### WORK REQUEST
Retype every line of the listing below exactly as it appears, keeping the original characters, spacing, and line order.

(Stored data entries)
↓

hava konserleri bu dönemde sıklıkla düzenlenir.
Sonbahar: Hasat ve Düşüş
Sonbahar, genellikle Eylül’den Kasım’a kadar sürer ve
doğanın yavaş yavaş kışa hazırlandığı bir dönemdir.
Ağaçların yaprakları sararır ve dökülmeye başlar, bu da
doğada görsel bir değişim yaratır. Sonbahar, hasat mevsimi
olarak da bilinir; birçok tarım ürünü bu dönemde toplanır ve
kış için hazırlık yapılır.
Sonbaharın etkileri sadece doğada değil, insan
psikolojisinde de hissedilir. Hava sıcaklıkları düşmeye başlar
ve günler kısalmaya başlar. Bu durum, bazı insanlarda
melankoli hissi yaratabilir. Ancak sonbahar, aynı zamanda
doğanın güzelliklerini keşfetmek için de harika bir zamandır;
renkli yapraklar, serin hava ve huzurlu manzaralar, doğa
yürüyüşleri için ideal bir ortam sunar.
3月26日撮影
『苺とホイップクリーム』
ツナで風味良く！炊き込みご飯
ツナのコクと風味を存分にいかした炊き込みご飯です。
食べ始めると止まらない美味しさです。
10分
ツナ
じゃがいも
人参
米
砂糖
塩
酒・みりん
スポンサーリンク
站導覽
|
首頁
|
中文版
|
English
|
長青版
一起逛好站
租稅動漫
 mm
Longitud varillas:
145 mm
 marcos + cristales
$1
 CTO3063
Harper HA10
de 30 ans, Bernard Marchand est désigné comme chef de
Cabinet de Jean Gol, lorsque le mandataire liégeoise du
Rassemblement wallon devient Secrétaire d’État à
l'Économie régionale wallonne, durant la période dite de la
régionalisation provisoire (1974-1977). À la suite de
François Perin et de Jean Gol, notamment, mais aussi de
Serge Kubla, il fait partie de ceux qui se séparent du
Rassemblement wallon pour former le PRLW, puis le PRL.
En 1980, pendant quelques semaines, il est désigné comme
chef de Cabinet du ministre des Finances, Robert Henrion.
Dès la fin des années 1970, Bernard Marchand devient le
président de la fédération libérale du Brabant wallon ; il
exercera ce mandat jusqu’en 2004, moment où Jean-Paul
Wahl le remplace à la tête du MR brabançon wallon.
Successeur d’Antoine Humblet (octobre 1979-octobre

↑

### ANSWER TO THIS PROBLEM
hava konserleri bu dönemde sıklıkla düzenlenir.
Sonbahar: Hasat ve Düşüş
Sonbahar, genellikle Eylül’den Kasım’a kadar sürer ve
doğanın yavaş yavaş kışa hazırlandığı bir dönemdir.
Ağaçların yaprakları sararır ve dökülmeye başlar, bu da
doğada görsel bir değişim yaratır. Sonbahar, hasat mevsimi
olarak da bilinir; birçok tarım ürünü bu dönemde toplanır ve
kış için hazırlık yapılır.
Sonbaharın etkileri sadece doğada değil, insan
psikolojisinde de hissedilir. Hava sıcaklıkları düşmeye başlar
ve günler kısalmaya başlar. Bu durum, bazı insanlarda
melankoli hissi yaratabilir. Ancak sonbahar, aynı zamanda
doğanın güzelliklerini keşfetmek için de harika bir zamandır;
renkli yapraklar, serin hava ve huzurlu manzaralar, doğa
yürüyüşleri için ideal bir ortam sunar.
3月26日撮影
『苺とホイップクリーム』
ツナで風味良く！炊き込みご飯
ツナのコクと風味を存分にいかした炊き込みご飯です。
食べ始めると止まらない美味しさです。
10分
ツナ
じゃがいも
人参
米
砂糖
塩
酒・みりん
スポンサーリンク
站導覽
|
首頁
|
中文版
|
English
|
長青版
一起逛好站
租稅動漫
 mm
Longitud varillas:
145 mm
 marcos + cristales
$1
 CTO3063
Harper HA10
de 30 ans, Bernard Marchand est désigné comme chef de
Cabinet de Jean Gol, lorsque le mandataire liégeoise du
Rassemblement wallon devient Secrétaire d’État à
l'Économie régionale wallonne, durant la période dite de la
régionalisation provisoire (1974-1977). À la suite de
François Perin et de Jean Gol, notamment, mais aussi de
Serge Kubla, il fait partie de ceux qui se séparent du
Rassemblement wallon pour former le PRLW, puis le PRL.
En 1980, pendant quelques semaines, il est désigné comme
chef de Cabinet du ministre des Finances, Robert Henrion.
Dès la fin des années 1970, Bernard Marchand devient le
président de la fédération libérale du Brabant wallon ; il
exercera ce mandat jusqu’en 2004, moment où Jean-Paul
Wahl le remplace à la tête du MR brabançon wallon.
Successeur d’Antoine Humblet (octobre 1979-octobre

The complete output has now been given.